Here's Exercise 11 in Baby Rudin:
Suppose $f$ is defined in a neighborhood of $x$, and suppose $f^{\prime\prime}(x)$ exists. Show that \begin{equation}\label{11.0} \lim_{h \to 0} \frac{f(x+h)+ f(x-h)-2f(x)}{h^2} = f^{\prime\prime}(x) \end{equation} Show by an example that the limit may exist even if $f^{\prime\prime}(x)$ does not.
I had no trouble proving the statement but I am having trouble coming up with an example. Initially, I thought of:
$f(x) = \begin{cases} x+1 & \text{if $x<0$} \\ 0 & \text{if $x=0$} \\ x-1& \text{if $x>0$} \end{cases} $
Then, as $h \to 0$, $\lim_{h \to 0} \frac{f(x+h)+ f(x-h)-2f(x)}{h^2} = \begin{cases} \lim\limits_{h \to 0} \frac{(x+h+1)+ (x-h+1)-2x-2}{h^2} = \lim\limits_{h \to 0} \frac{0}{h^2}=0 & \text{if $x<0$} \\ \lim\limits_{h \to 0} \frac{0}{h^2}=0 & \text{if $x=0$} \\ \lim\limits_{h \to 0} \frac{(x+h-1)+ (x-h-1)-2x+2}{h^2} = \lim\limits_{h \to 0} \frac{0}{h^2}=0& \text{if $x>0$} \end{cases}$
Note that $f(0-) = f(0+) = \lim\limits_{h \to 0} f(0) = 0$. However, this also leads me to:
$f''(x) = \begin{cases} 0 & \text{if $x<0$} \\ 0 & \text{if $x=0$} \\ 0& \text{if $x>0$} \end{cases}$
Is my example even correct at all? If not, can someone suggest a better example and show how $f''(x)$ does not exist (presumably at some point)?

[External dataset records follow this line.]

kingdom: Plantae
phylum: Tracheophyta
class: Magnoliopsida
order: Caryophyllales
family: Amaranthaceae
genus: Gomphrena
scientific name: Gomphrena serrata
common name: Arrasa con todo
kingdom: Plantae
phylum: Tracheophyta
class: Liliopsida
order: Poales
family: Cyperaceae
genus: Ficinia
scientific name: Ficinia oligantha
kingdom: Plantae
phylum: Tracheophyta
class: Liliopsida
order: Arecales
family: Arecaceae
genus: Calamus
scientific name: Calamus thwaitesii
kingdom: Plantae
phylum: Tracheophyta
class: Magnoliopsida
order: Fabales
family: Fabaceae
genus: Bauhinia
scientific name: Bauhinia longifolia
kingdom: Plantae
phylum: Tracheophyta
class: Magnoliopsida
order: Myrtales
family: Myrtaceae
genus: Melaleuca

how about $f(x) = \begin{cases} -x^2 & \text{if $x<0$} \\ x^2 & \text{if $x\geq 0$} \\ \end{cases} $.
second derivative at $0$ does not exist but the limit zero
$$\lim_{h \to 0} \frac{f(x+h)+ f(x-h)-2f(x)}{h^2}$$ at $x=0$ exists (and is equal to $0$).